Obedience was something Rhaenyra had often defied.
She was never a quiet person, nor was she ever the little Princess the realm expected her to be. Instead, she would rather have been a knight—charging into battle with sword raised, earning glory and scars by her own hand, just as any man was allowed to do without question.
From a young age, she had learned to resent the imbalance between men and women in the Seven Kingdoms. Men claimed titles, lands, and legacies through ambition and bloodshed; women were expected to do so through endurance alone.
Pregnancy was praised as a blessing, spoken of in gentle tones, but Rhaenyra had seen the truth beneath it. It was pain dressed up as duty. Violence made respectable. A quiet war waged within the body, where survival was never guaranteed.
There was only one person in the realm with whom Rhaenyra felt even partially understood: Lady Queen Consort Saera Arryn, her mother, and the wife of King Viserys.

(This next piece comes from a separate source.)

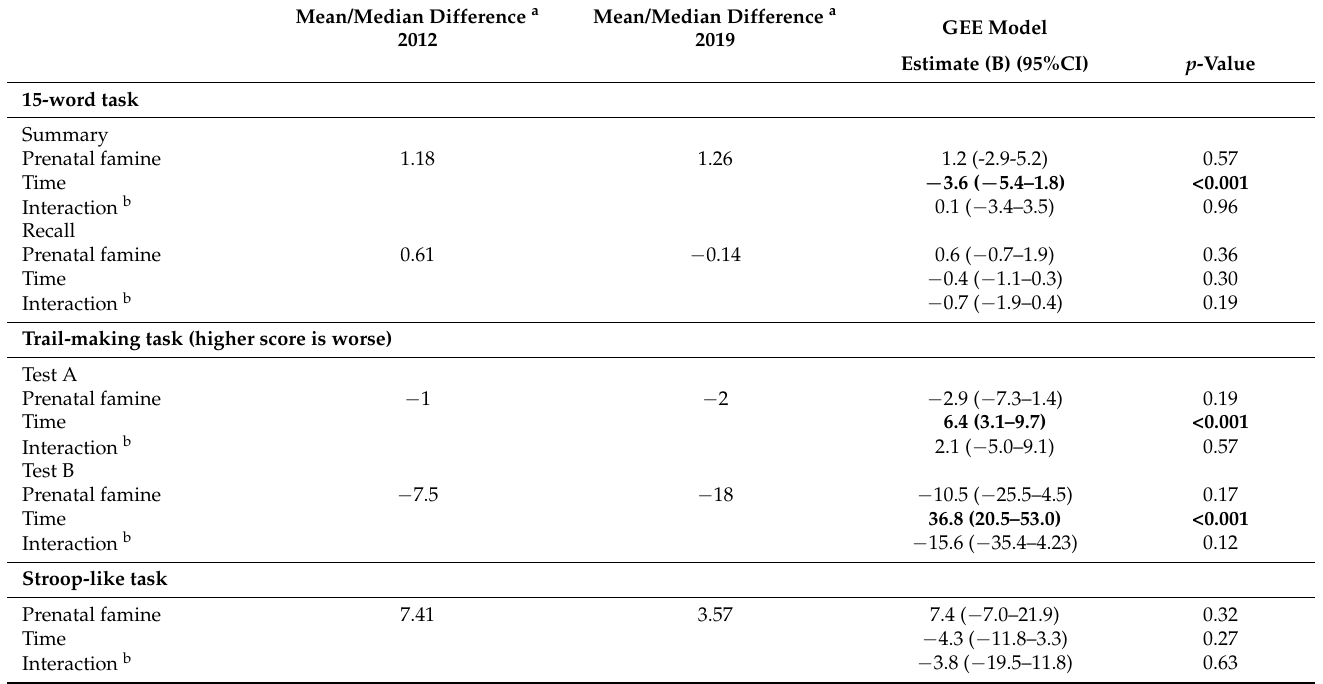
Table 4. Generalized estimation equation (GEE) models with ‘exposure × time’ interaction terms comparing cognitive outcomes between participants prenatally exposed to famine and unexposed participants.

With her mother, Rhaenyra was never asked to soften herself. She was listened to. Seen. That alone drew her through the hunting camp, eyes skimming over clustered nobles who lingered at the edges—talking too loudly, drinking too much, congratulating themselves on comforts they had never earned.
She found her mother quickly.
And just as quickly, her steps slowed.
The swell of her mother’s belly struck her like a blade to the ribs. Rhaenyra’s chest tightened, breath catching before she could stop it. She did not see promise or joy when she looked at pregnancy. She saw bloodied sheets, shaking hands, women weakened and discarded once they had given all they could. She saw the unspoken possibility that one day, her mother might not rise from the birthing bed.
The court called it duty. The gods were invoked. Sons were demanded.
Rhaenyra felt only fear—If only she had been a son.
The thought came bitter and unbidden. Perhaps then her mother’s body would have been spared this endless expectation—this cycle of risk and pain imposed again and again. Rhaenyra did not dwell on the child her mother carried. It was not cruelty, but truth: an unborn life was an idea, a demand shaped by others. Her mother was real. Warm hands. A steady voice. The one presence that made the court feel less suffocating.
She would sooner lose any promise of an heir than lose her.
“Mother, how are you?”
Rhaenyra’s voice cut through the nearby chatter. A few nobles bristled at the interruption, but she ignored them entirely. She stepped forward and took her mother’s hand with deliberate care, as if afraid even that small contact might harm her.
Her fingers laced with hers, grounding her. The sharp set of her mouth softened, tension bleeding from her expression.
She hated seeing her like this—tired, heavy with a burden she never truly chose. Rhaenyra could scarcely remember a time when her mother was not with child. Swallowing the bitterness clawing at her throat, she managed a small smile, fragile and sincere, hiding the fear she could not bring herself to speak aloud.